(Stored items)
◇ ◇ ◇ ◇ ◇ ◇ ◇

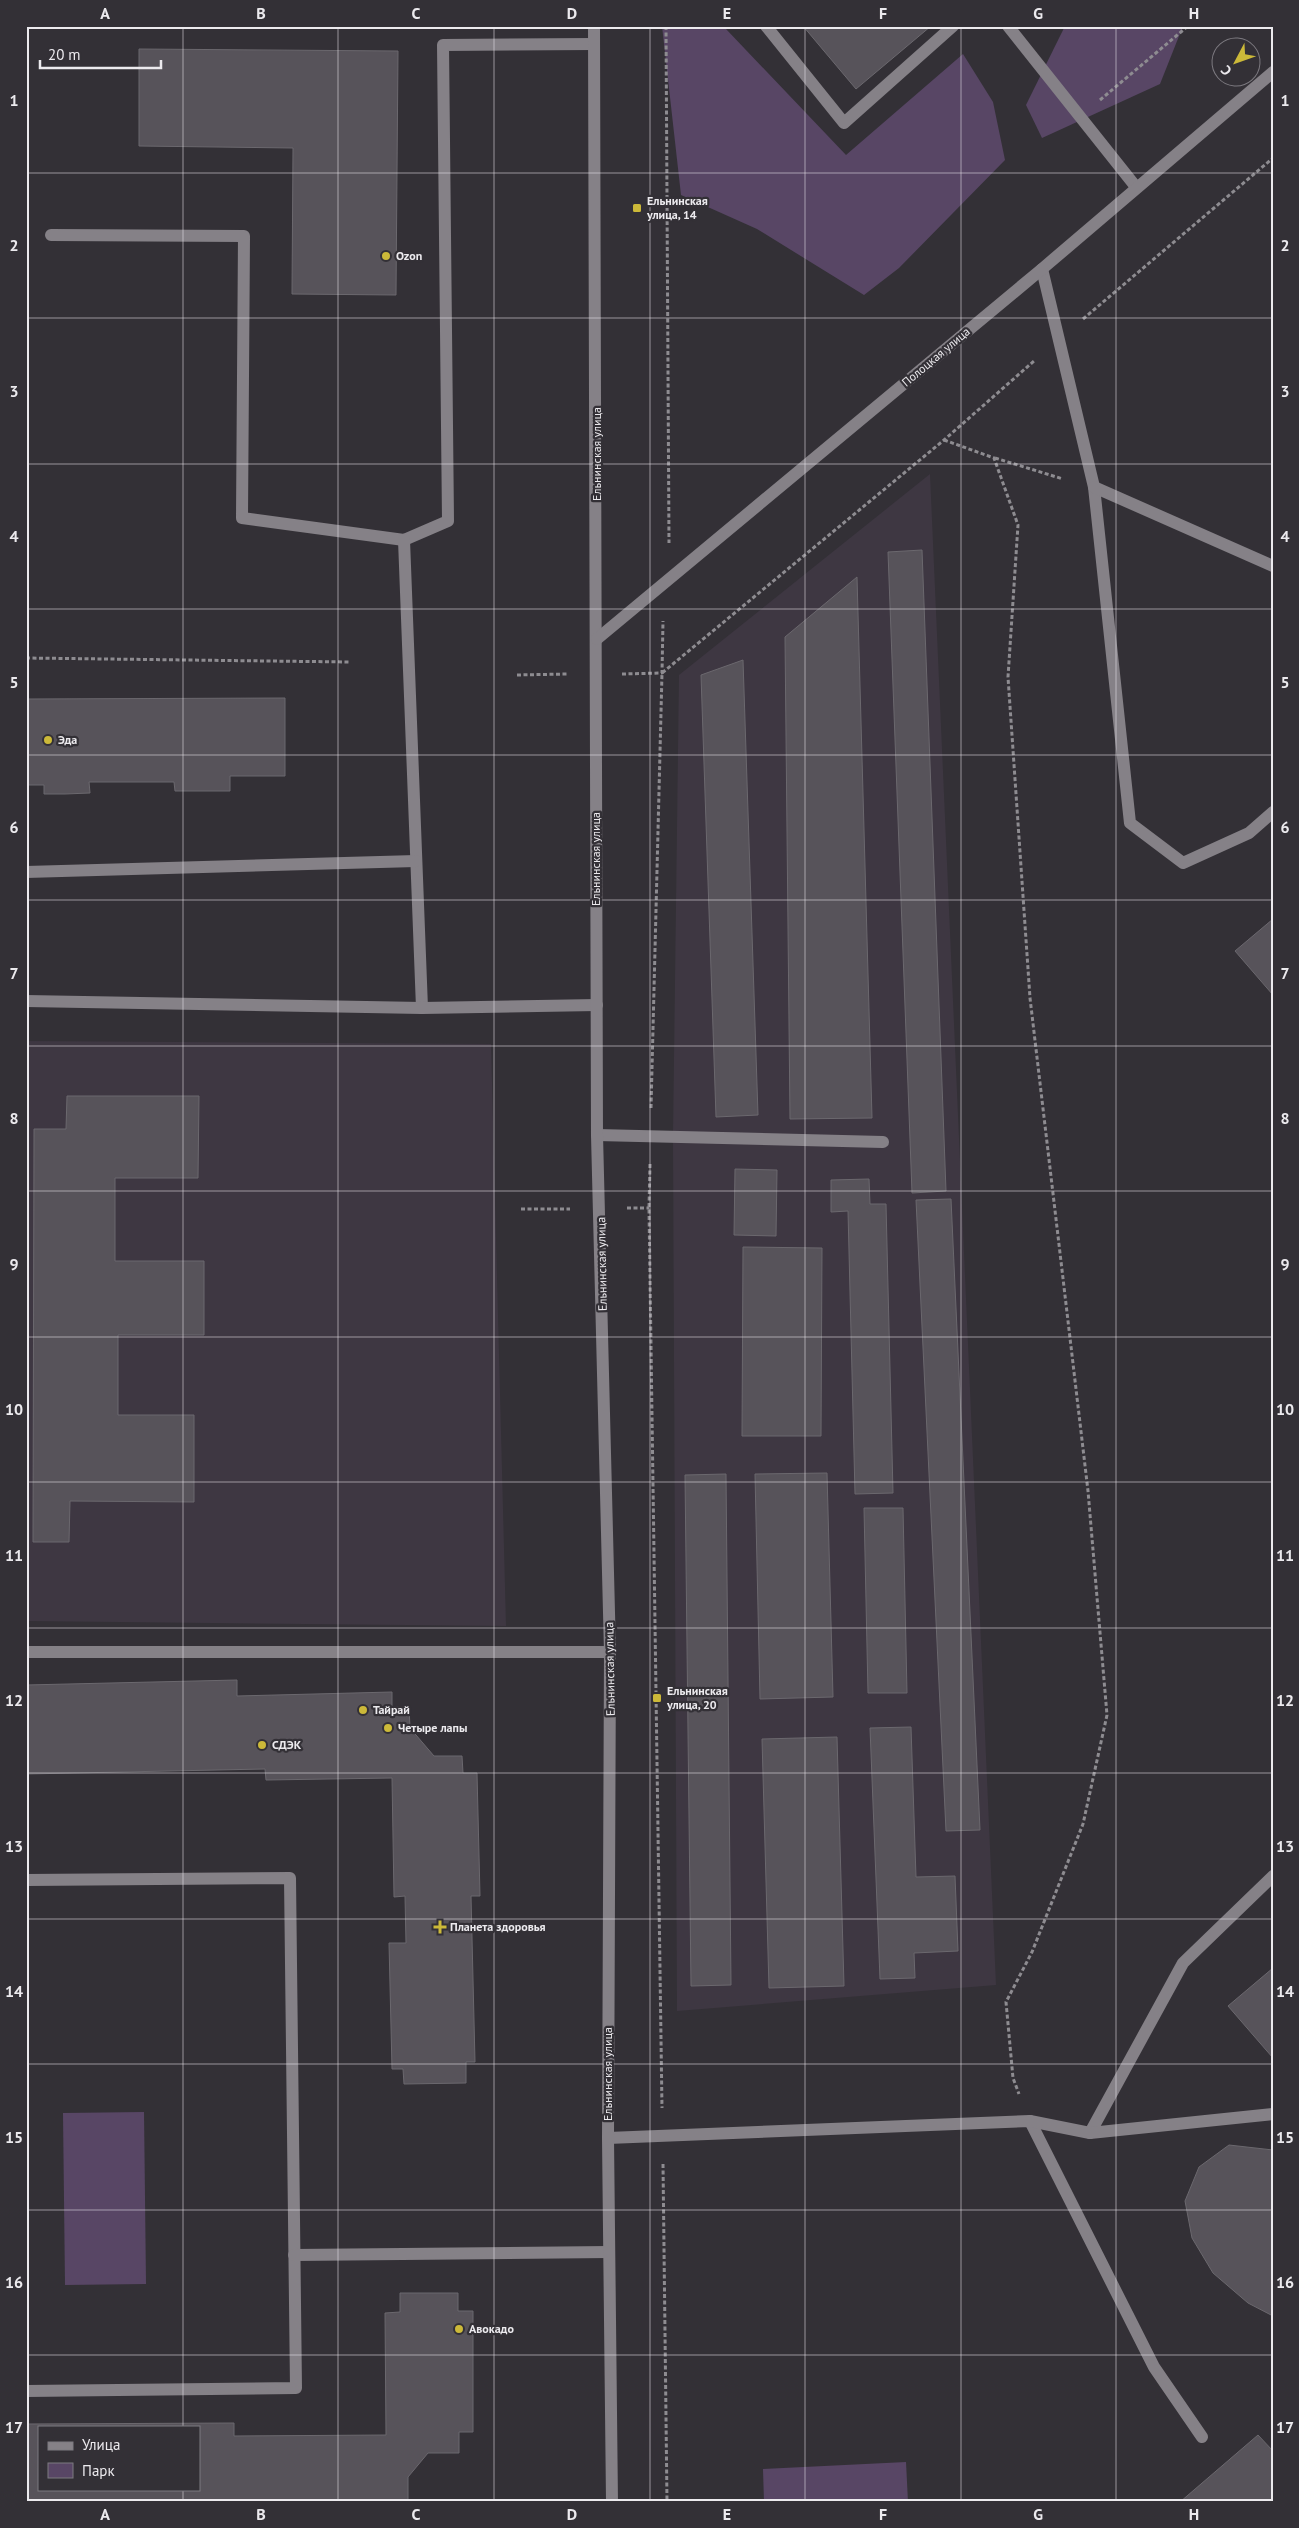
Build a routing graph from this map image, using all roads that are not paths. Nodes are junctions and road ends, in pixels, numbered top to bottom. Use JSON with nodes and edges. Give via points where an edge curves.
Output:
{"nodes":[{"id":1,"x":594,"y":26,"type":"edge"},
{"id":2,"x":766,"y":26,"type":"edge"},
{"id":3,"x":953,"y":26,"type":"edge"},
{"id":4,"x":1008,"y":26,"type":"edge"},
{"id":5,"x":594,"y":44,"type":"junction"},
{"id":6,"x":1273,"y":72,"type":"edge"},
{"id":7,"x":1136,"y":187,"type":"junction"},
{"id":8,"x":52,"y":235,"type":"dead end"},
{"id":9,"x":1042,"y":269,"type":"junction"},
{"id":10,"x":1094,"y":487,"type":"junction"},
{"id":11,"x":404,"y":540,"type":"junction"},
{"id":12,"x":1273,"y":566,"type":"edge"},
{"id":13,"x":597,"y":638,"type":"junction"},
{"id":14,"x":1273,"y":812,"type":"edge"},
{"id":15,"x":416,"y":861,"type":"junction"},
{"id":16,"x":26,"y":872,"type":"edge"},
{"id":17,"x":26,"y":1001,"type":"edge"},
{"id":18,"x":597,"y":1005,"type":"junction"},
{"id":19,"x":422,"y":1008,"type":"junction"},
{"id":20,"x":597,"y":1135,"type":"junction"},
{"id":21,"x":883,"y":1142,"type":"dead end"},
{"id":22,"x":26,"y":1652,"type":"edge"},
{"id":23,"x":610,"y":1652,"type":"junction"},
{"id":24,"x":1273,"y":1876,"type":"edge"},
{"id":25,"x":26,"y":1880,"type":"edge"},
{"id":26,"x":1273,"y":2114,"type":"edge"},
{"id":27,"x":1030,"y":2122,"type":"junction"},
{"id":28,"x":1090,"y":2133,"type":"junction"},
{"id":29,"x":608,"y":2138,"type":"junction"},
{"id":30,"x":609,"y":2252,"type":"junction"},
{"id":31,"x":294,"y":2256,"type":"junction"},
{"id":32,"x":26,"y":2391,"type":"edge"},
{"id":33,"x":1202,"y":2437,"type":"dead end"},
{"id":34,"x":612,"y":2502,"type":"edge"}],
"edges":[{"from":1,"to":5,"type":"street","name":"Ельнинская улица"},
{"from":2,"to":3,"type":"street","via":[[844,123]]},
{"from":4,"to":7,"type":"street"},
{"from":5,"to":11,"type":"street","via":[[443,45],[448,521]]},
{"from":5,"to":13,"type":"street","name":"Ельнинская улица"},
{"from":6,"to":7,"type":"street","name":"Полоцкая улица"},
{"from":7,"to":9,"type":"street","name":"Полоцкая улица"},
{"from":8,"to":11,"type":"street","via":[[244,236],[242,518]]},
{"from":9,"to":10,"type":"street"},
{"from":9,"to":13,"type":"street","name":"Полоцкая улица"},
{"from":10,"to":12,"type":"street"},
{"from":10,"to":14,"type":"street","via":[[1130,823],[1183,863],[1250,833]]},
{"from":11,"to":15,"type":"street"},
{"from":13,"to":18,"type":"street","name":"Ельнинская улица"},
{"from":15,"to":16,"type":"street"},
{"from":15,"to":19,"type":"street"},
{"from":17,"to":19,"type":"street"},
{"from":18,"to":19,"type":"street"},
{"from":18,"to":20,"type":"street","name":"Ельнинская улица"},
{"from":20,"to":21,"type":"street"},
{"from":20,"to":23,"type":"street","name":"Ельнинская улица"},
{"from":22,"to":23,"type":"street"},
{"from":23,"to":29,"type":"street","name":"Ельнинская улица"},
{"from":24,"to":28,"type":"street","via":[[1183,1963]]},
{"from":25,"to":31,"type":"street","via":[[290,1878]]},
{"from":26,"to":28,"type":"street"},
{"from":27,"to":28,"type":"street"},
{"from":27,"to":29,"type":"street"},
{"from":27,"to":33,"type":"street","via":[[1154,2367]]},
{"from":29,"to":30,"type":"street","name":"Ельнинская улица"},
{"from":30,"to":31,"type":"street"},
{"from":30,"to":34,"type":"street","name":"Ельнинская улица"},
{"from":31,"to":32,"type":"street","via":[[296,2388]]}]}
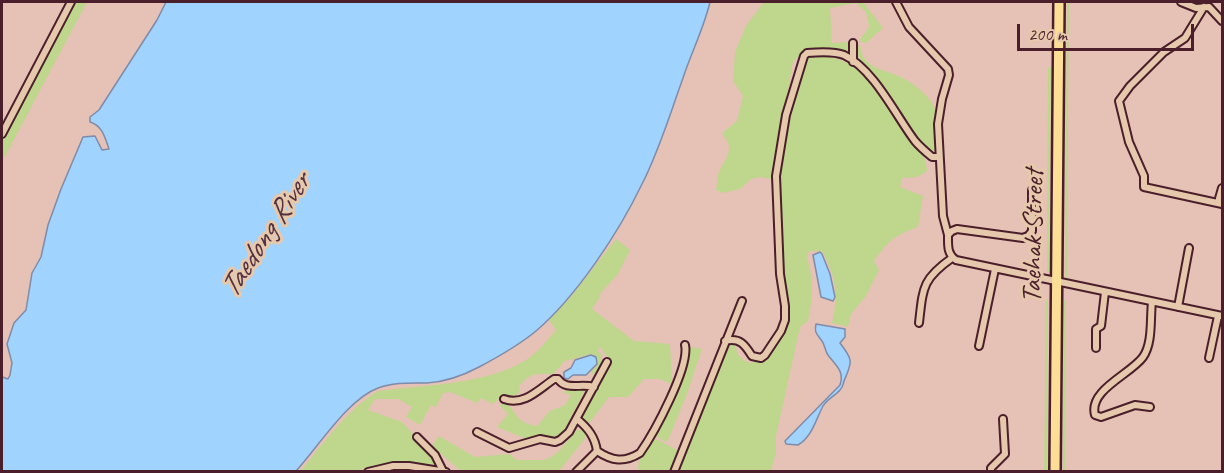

◇ ◇ ◇ ◇ ◇ ◇ ◇

## [PROBLEM]
The answer is the full set of records printed exactly, less the pictures.

## [OUTPUT FOR THIS TASK]
Build a routing graph from this map image, using all roads that are not paths. Nodes are junctions and road ends, in pixels, numbered top to bottom. Use JSON with nodes and edges. Give via points where an edge curves.
Output:
{"nodes":[{"id":1,"x":594,"y":26,"type":"edge"},
{"id":2,"x":766,"y":26,"type":"edge"},
{"id":3,"x":953,"y":26,"type":"edge"},
{"id":4,"x":1008,"y":26,"type":"edge"},
{"id":5,"x":594,"y":44,"type":"junction"},
{"id":6,"x":1273,"y":72,"type":"edge"},
{"id":7,"x":1136,"y":187,"type":"junction"},
{"id":8,"x":52,"y":235,"type":"dead end"},
{"id":9,"x":1042,"y":269,"type":"junction"},
{"id":10,"x":1094,"y":487,"type":"junction"},
{"id":11,"x":404,"y":540,"type":"junction"},
{"id":12,"x":1273,"y":566,"type":"edge"},
{"id":13,"x":597,"y":638,"type":"junction"},
{"id":14,"x":1273,"y":812,"type":"edge"},
{"id":15,"x":416,"y":861,"type":"junction"},
{"id":16,"x":26,"y":872,"type":"edge"},
{"id":17,"x":26,"y":1001,"type":"edge"},
{"id":18,"x":597,"y":1005,"type":"junction"},
{"id":19,"x":422,"y":1008,"type":"junction"},
{"id":20,"x":597,"y":1135,"type":"junction"},
{"id":21,"x":883,"y":1142,"type":"dead end"},
{"id":22,"x":26,"y":1652,"type":"edge"},
{"id":23,"x":610,"y":1652,"type":"junction"},
{"id":24,"x":1273,"y":1876,"type":"edge"},
{"id":25,"x":26,"y":1880,"type":"edge"},
{"id":26,"x":1273,"y":2114,"type":"edge"},
{"id":27,"x":1030,"y":2122,"type":"junction"},
{"id":28,"x":1090,"y":2133,"type":"junction"},
{"id":29,"x":608,"y":2138,"type":"junction"},
{"id":30,"x":609,"y":2252,"type":"junction"},
{"id":31,"x":294,"y":2256,"type":"junction"},
{"id":32,"x":26,"y":2391,"type":"edge"},
{"id":33,"x":1202,"y":2437,"type":"dead end"},
{"id":34,"x":612,"y":2502,"type":"edge"}],
"edges":[{"from":1,"to":5,"type":"street","name":"Ельнинская улица"},
{"from":2,"to":3,"type":"street","via":[[844,123]]},
{"from":4,"to":7,"type":"street"},
{"from":5,"to":11,"type":"street","via":[[443,45],[448,521]]},
{"from":5,"to":13,"type":"street","name":"Ельнинская улица"},
{"from":6,"to":7,"type":"street","name":"Полоцкая улица"},
{"from":7,"to":9,"type":"street","name":"Полоцкая улица"},
{"from":8,"to":11,"type":"street","via":[[244,236],[242,518]]},
{"from":9,"to":10,"type":"street"},
{"from":9,"to":13,"type":"street","name":"Полоцкая улица"},
{"from":10,"to":12,"type":"street"},
{"from":10,"to":14,"type":"street","via":[[1130,823],[1183,863],[1250,833]]},
{"from":11,"to":15,"type":"street"},
{"from":13,"to":18,"type":"street","name":"Ельнинская улица"},
{"from":15,"to":16,"type":"street"},
{"from":15,"to":19,"type":"street"},
{"from":17,"to":19,"type":"street"},
{"from":18,"to":19,"type":"street"},
{"from":18,"to":20,"type":"street","name":"Ельнинская улица"},
{"from":20,"to":21,"type":"street"},
{"from":20,"to":23,"type":"street","name":"Ельнинская улица"},
{"from":22,"to":23,"type":"street"},
{"from":23,"to":29,"type":"street","name":"Ельнинская улица"},
{"from":24,"to":28,"type":"street","via":[[1183,1963]]},
{"from":25,"to":31,"type":"street","via":[[290,1878]]},
{"from":26,"to":28,"type":"street"},
{"from":27,"to":28,"type":"street"},
{"from":27,"to":29,"type":"street"},
{"from":27,"to":33,"type":"street","via":[[1154,2367]]},
{"from":29,"to":30,"type":"street","name":"Ельнинская улица"},
{"from":30,"to":31,"type":"street"},
{"from":30,"to":34,"type":"street","name":"Ельнинская улица"},
{"from":31,"to":32,"type":"street","via":[[296,2388]]}]}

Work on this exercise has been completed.